> Required actions
(A) Summarize the passage on Christmas tree safety in two sentences.
(B) Pick up the passage on Christmas tree safety after its last sentence and continue writing it.

> Document passage
+--

Sorry, but I'm going to be the latest hammer in the anvil chorus to acknowledge—grudgingly—that the holidays are bearing down on us like an angry bull who sees Donald Duck spread a red picnic blanket in the wrong field.  

I do so because I refuse to be late with my Christmas tree tips again this season! More and more of you are getting your trees into the house earlier every year, and so I want to deliver my safe tree directions NOW—while everyone can still benefit.

Your Three-Part Secret "Recipe" for a Fireproof Tree!

This time of year I get a lot of requests for special recipes that are "guaranteed" to make a tree fireproof when the specified witches brew of household chemicals is added to the water. The endlessly photo-copied, worn-out sheets describing these concoctions have great "urban legend" backgrounds: A rocket scientist at {pick your company: Dow, Monsanto, the old Allied Chemical; I've seen them all} came up with the formula; and its "guaranteed" to make your tree fireproof!
I love meeting people seeking this out in person, because I can then ask them what exactly they think the actual "guarantee" is? And who they're going to chase after to collect whatever that is when this nasty soup kills their tree or the fumes make them sick.
Please forget these things—they don't work and they can be really dangerous. Trees don't just 'burst into flames'. They dry out because people don't water them—and no chemical is going to prevent that; most will likely accelerate it. Actual fires are caused by using lights with bad wiring and overloading extension cords and outlets. Soaking your poor tree's butt in 20 Mule Team Borax, Snapple, Pam and dissolved Twizzlers ain't gonna help when your wallboard starts burning.

+--

Data entries
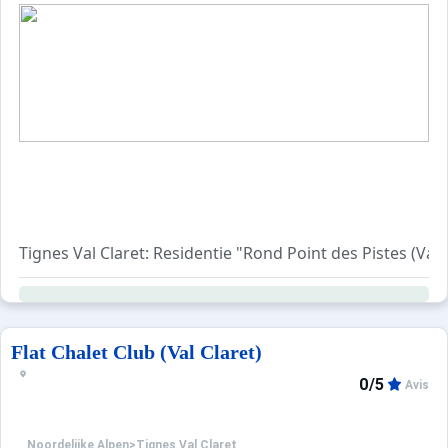
Tignes Val Claret: Residentie "Rond Point des Pistes (V
Flat Chalet Club (Val Claret)
0/5
Avis
Noordelijke Alpen
>
Tignes Val Claret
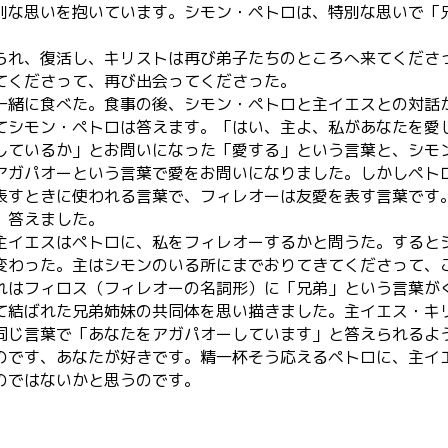
別な思いを抱いています。シモン・ペトロは、特別な思いで「
られ、復活し、キリストは再び弟子たちのところへ来てくださ
てくださって、再び出会ってくださった。
一緒に食べた。食事の後、シモン・ペトロと主イエスとの対話
シモン・ペトロは答えます。「はい、主よ、私があなたを愛し
しているか」とお問いになった「愛する」という言葉と、シモ
アガパオーという言葉で愛をお問いになりました。しかしペト
表すときに使われる言葉で、フィレオーは友愛を表す言葉です
、答えました。
主イエスはペトロに、私をフィレオーするかと問うた。すると
変わった。主はシモンのいる所にまでおりてきてくださって、
れはフィロス（フィレオーの名詞形）に「兄弟」という言葉が
て結ばれた兄弟姉妹の共同体を思い描きました。主イエス・キ
同じ言葉で「あなたをアガパオーしています」と答えられるよ
のです、あなたが好きです。精一杯そう応えるペトロに、主イ
のではないかと思うのです。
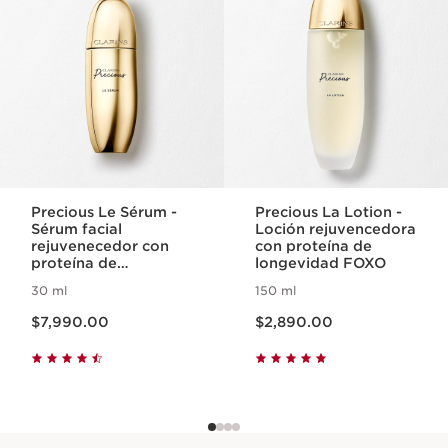
Precious Le Sérum -
Precious La Lotion -
Sérum facial
Loción rejuvencedora
rejuvenecedor con
con proteína de
proteína de
longevidad FOXO
longevidad FOXO
30 ml
150 ml
Precio actual $7,990.00
Precio actual $2,890.00
$7,990.00
$2,890.00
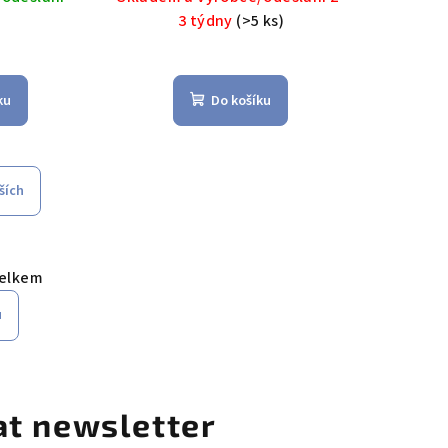
12,5 cm -
Maxwell&Williams
3 týdny
(>5 ks)
liams
ku
Do košíku
ších
celkem
u
at newsletter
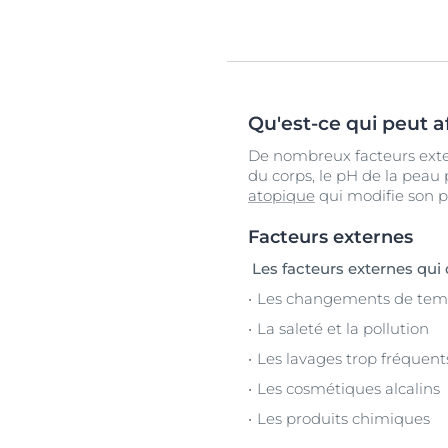
Qu'est-ce qui peut a
De nombreux facteurs exter
du corps, le pH de la peau
atopique
qui modifie son p
Facteurs externes
Les facteurs externes qui 
Les changements de temp
La saleté et la pollution
Les lavages trop fréquent
Les cosmétiques alcalins
Les produits chimiques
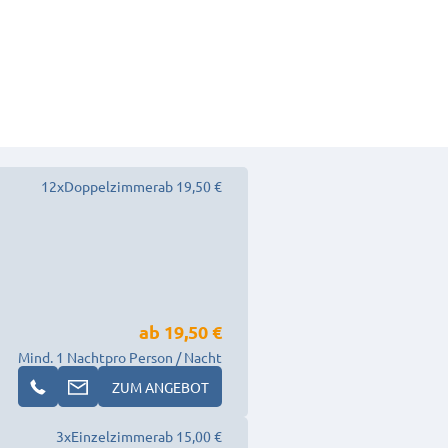
12
x
Doppelzimmer
ab 19,50 €
ab
19,50 €
Mind. 1 Nacht
pro Person / Nacht
ZUM ANGEBOT
3
x
Einzelzimmer
ab 15,00 €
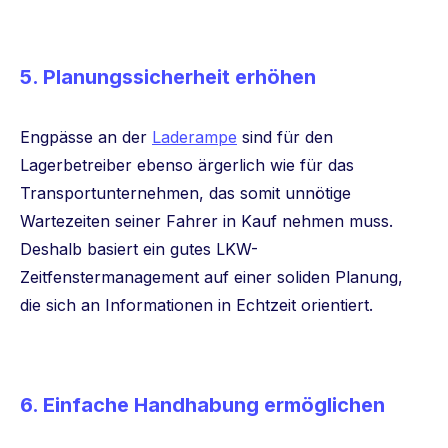
5. Planungssicherheit erhöhen
Engpässe an der
Laderampe
sind für den
Lagerbetreiber ebenso ärgerlich wie für das
Transportunternehmen, das somit unnötige
Wartezeiten seiner Fahrer in Kauf nehmen muss.
Deshalb basiert ein gutes LKW-
Zeitfenstermanagement auf einer soliden Planung,
die sich an Informationen in Echtzeit orientiert.
6. Einfache Handhabung ermöglichen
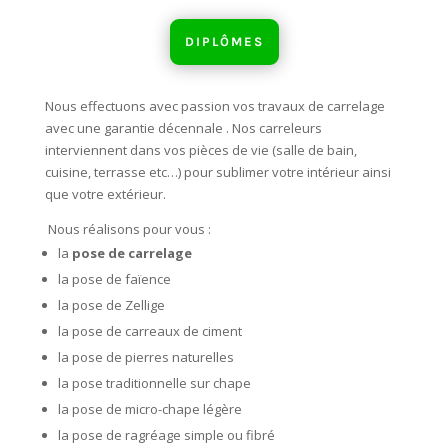
DIPLÔMES
Nous effectuons avec passion vos travaux de carrelage
avec une garantie décennale . Nos carreleurs
interviennent dans vos pièces de vie (salle de bain,
cuisine, terrasse etc…) pour sublimer votre intérieur ainsi
que votre extérieur.
Nous réalisons pour vous :
la
pose de carrelage
la pose de faïence
la pose de Zellige
la pose de carreaux de ciment
la pose de pierres naturelles
la pose traditionnelle sur chape
la pose de micro-chape légère
la pose de ragréage simple ou fibré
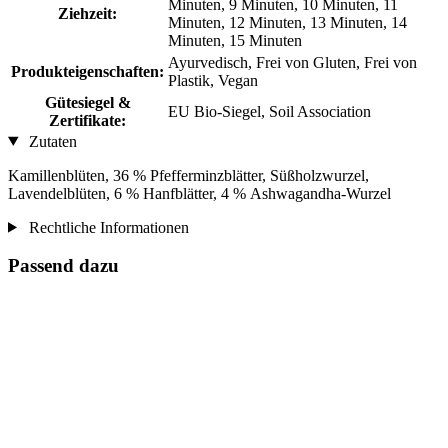
Minuten, 9 Minuten, 10 Minuten, 11
Ziehzeit:
Minuten, 12 Minuten, 13 Minuten, 14
Minuten, 15 Minuten
Ayurvedisch, Frei von Gluten, Frei von
Produkteigenschaften:
Plastik, Vegan
Gütesiegel &
EU Bio-Siegel, Soil Association
Zertifikate:
Zutaten
Kamillenblüten, 36 % Pfefferminzblätter, Süßholzwurzel,
Lavendelblüten, 6 % Hanfblätter, 4 % Ashwagandha-Wurzel
Rechtliche Informationen
Passend dazu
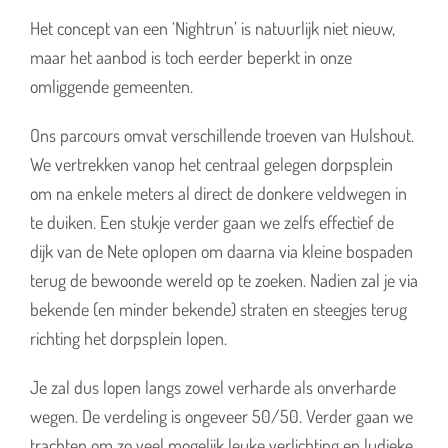
Het concept van een ‘Nightrun’ is natuurlijk niet nieuw,
maar het aanbod is toch eerder beperkt in onze
omliggende gemeenten.
Ons parcours omvat verschillende troeven van Hulshout.
We vertrekken vanop het centraal gelegen dorpsplein
om na enkele meters al direct de donkere veldwegen in
te duiken. Een stukje verder gaan we zelfs effectief de
dijk van de Nete oplopen om daarna via kleine bospaden
terug de bewoonde wereld op te zoeken. Nadien zal je via
bekende (en minder bekende) straten en steegjes terug
richting het dorpsplein lopen.
Je zal dus lopen langs zowel verharde als onverharde
wegen. De verdeling is ongeveer 50/50. Verder gaan we
trachten om zo veel mogelijk leuke verlichting en ludieke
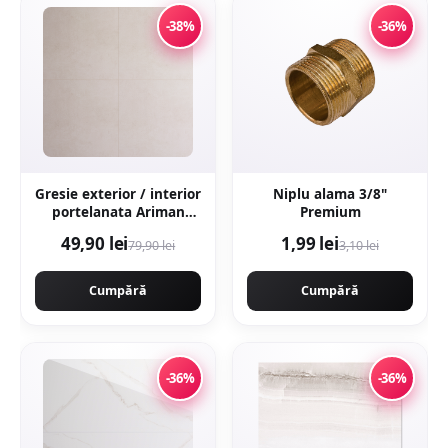
-38%
-36%
Gresie exterior / interior
Niplu alama 3/8"
portelanata Ariman
Premium
Bone 60 x 60 cm mata
49,90 lei
1,99 lei
79,90 lei
3,10 lei
rectificata aspect
ciment
Cumpără
Cumpără
-36%
-36%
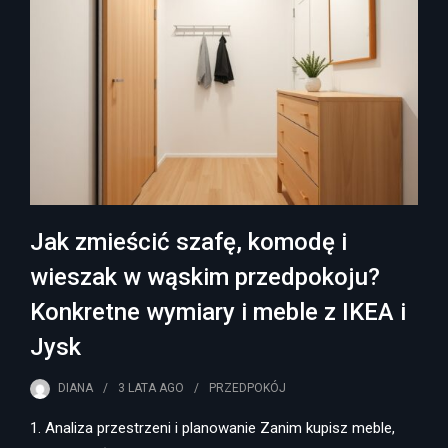
Jak zmieścić szafę, komodę i
wieszak w wąskim przedpokoju?
Konkretne wymiary i meble z IKEA i
Jysk
DIANA
3 LATA
AGO
PRZEDPOKÓJ
1. Analiza przestrzeni i planowanie Zanim kupisz meble,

+--

> Responses for each task
(A) The writer is offering Christmas tree tips early this season because more people bring their trees into the house earlier every year. The writer warns against widely copied chemical "recipes" said to make a tree fireproof, since they don't work and can be dangerous: trees dry out because they aren't watered, and actual fires come from lights with bad wiring and overloaded extension cords and outlets.

(B)
    But I do have a REAL secret recipe: A mixture of three powerful ingredients, guaranteed—by me—to make your tree absolutely fireproof! Water, water, and water.

Water Number one:
When you get a cut live tree home, use a bow saw to remove an inch or two from the bottom of the stump and then sit that stumpy thing in a big bucket or tub of cool water—not in its stand yet— for at least 24 hours; preferably 48. And keep refilling that bucket! At least some of these trees will have suffered through droughts where they were grown, and will drink up a lot of water.

Water Number two:
 After it's been able to drink all it wants, place it in its stand and never let that reservoir dry out. Check it several times a day, especially early on, when the warmth of the house will have it drinking heavily. Some of these trees will suck up gallons, and if that stump dries out for just one day, it loses the ability to take up more.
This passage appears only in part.